Ghost Ships

History Uncovered Episode 149:
The Stories Behind History’s Eeriest Ghost Ships

Published October 1, 2025

From the Mary Celeste and the MV Joyita to the Carroll A. Deering and the SS Ourang Medan, these unsettling stories have haunted the high seas for decades.

History is filled with stories of harrowing shipwrecks. The Titanic sank in 1912 after hitting an iceberg, the Lusitania was sunk by a German U-boat in 1915, and the SS Yongala tragically sailed straight into a cyclone in 1911, killing everyone aboard.

However, some of the most chilling stories from the annals of seafaring involve not shipwrecks, but ghost ships, vessels found sailing on the open ocean without a single soul aboard and no signs of violence or distress. With a shipwreck, tragic as it is, at least we often know what happened. But in the case of a ghost ship, we sometimes have no idea.

Perhaps the most chilling among them is the Mary Celeste.

Mary Celeste

Keystone/Stringer/Getty ImagesAn illustration of the Mary Celeste, perhaps history’s most famous ghost ship.

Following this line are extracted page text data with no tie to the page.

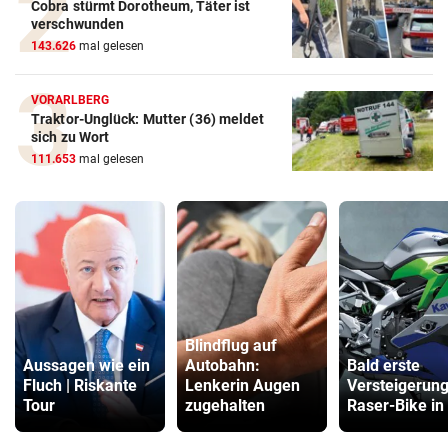
Cobra stürmt Dorotheum, Täter ist
verschwunden
143.626
mal gelesen
VORARLBERG
Traktor-Unglück: Mutter (36) meldet
sich zu Wort
111.653
mal gelesen
Blindflug auf
Aussagen wie ein
Autobahn:
Bald erste
Fluch | Riskante
Lenkerin Augen
Versteigerung
Tour
zugehalten
Raser-Bike in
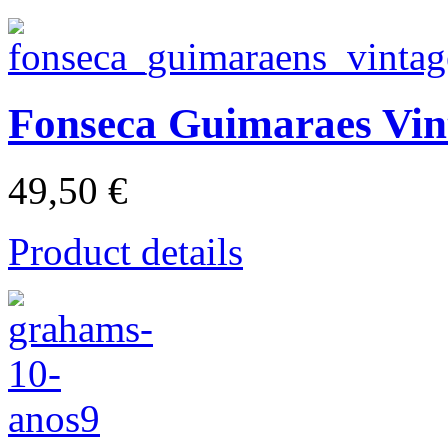
Fonseca Guimaraes Vin
49,50 €
Product details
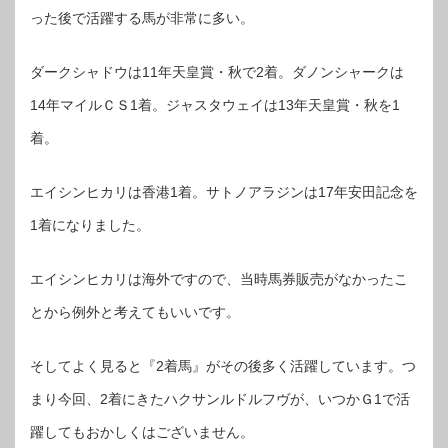
った後で活躍する馬が非常に多い。
ダークシャドウは11年天皇賞・秋で2着。ダノンシャークは
14年マイルＣＳ1着。ジャスタウェイは13年天皇賞・秋を1
着。
エイシンヒカリは香港1着。サトノアラジンは17年安田記念を
1着になりました。
エイシンヒカリは海外ですので、当時馬券販売がなかったこ
とから例外と考えてもいいです。
そしてよく見ると『2着馬』がその後多く活躍しています。つ
まり今回、2着にきたハクサンルドルフヴが、いつかＧ1で活
躍してもおかしくはございません。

The 282-ton brigantine set sail from New York on November 7, 1872, en route to Genoa, Italy, with some 1,700 barrels of crude alcohol in its hold. It seemed destined to be a perfectly typical voyage. The ship was under the command of Captain Benjamin Briggs, a 37-year-old who had spent most of his life at sea and who had commanded three ships previously. Briggs was joined by his wife, his two-year-old daughter, and a crew of seven men.

As captain, Briggs kept a log of the ship’s voyage as they sailed east. But on November 25, he made his last entry. At some point soon after that date, Benjamin Briggs — and his wife, his child, and his crew — were seemingly just blinked out of existence.

At least, that’s how it looked to the British ship Dei Gratia, which happened upon the Mary Celeste near the Azores a week and a half later, on December 5, and found the ship completely empty. The ship was undamaged and still contained six months’ supplies of food and water.

So what happened to the crew of the Mary Celeste? Today, we’ll be discussing the eerie theories surrounding that ghost ship, as well as three others — the MV Joyita, the Carroll A. Deering, and the SS Ourang Medan — whose chilling stories continue to haunt the high seas to this day.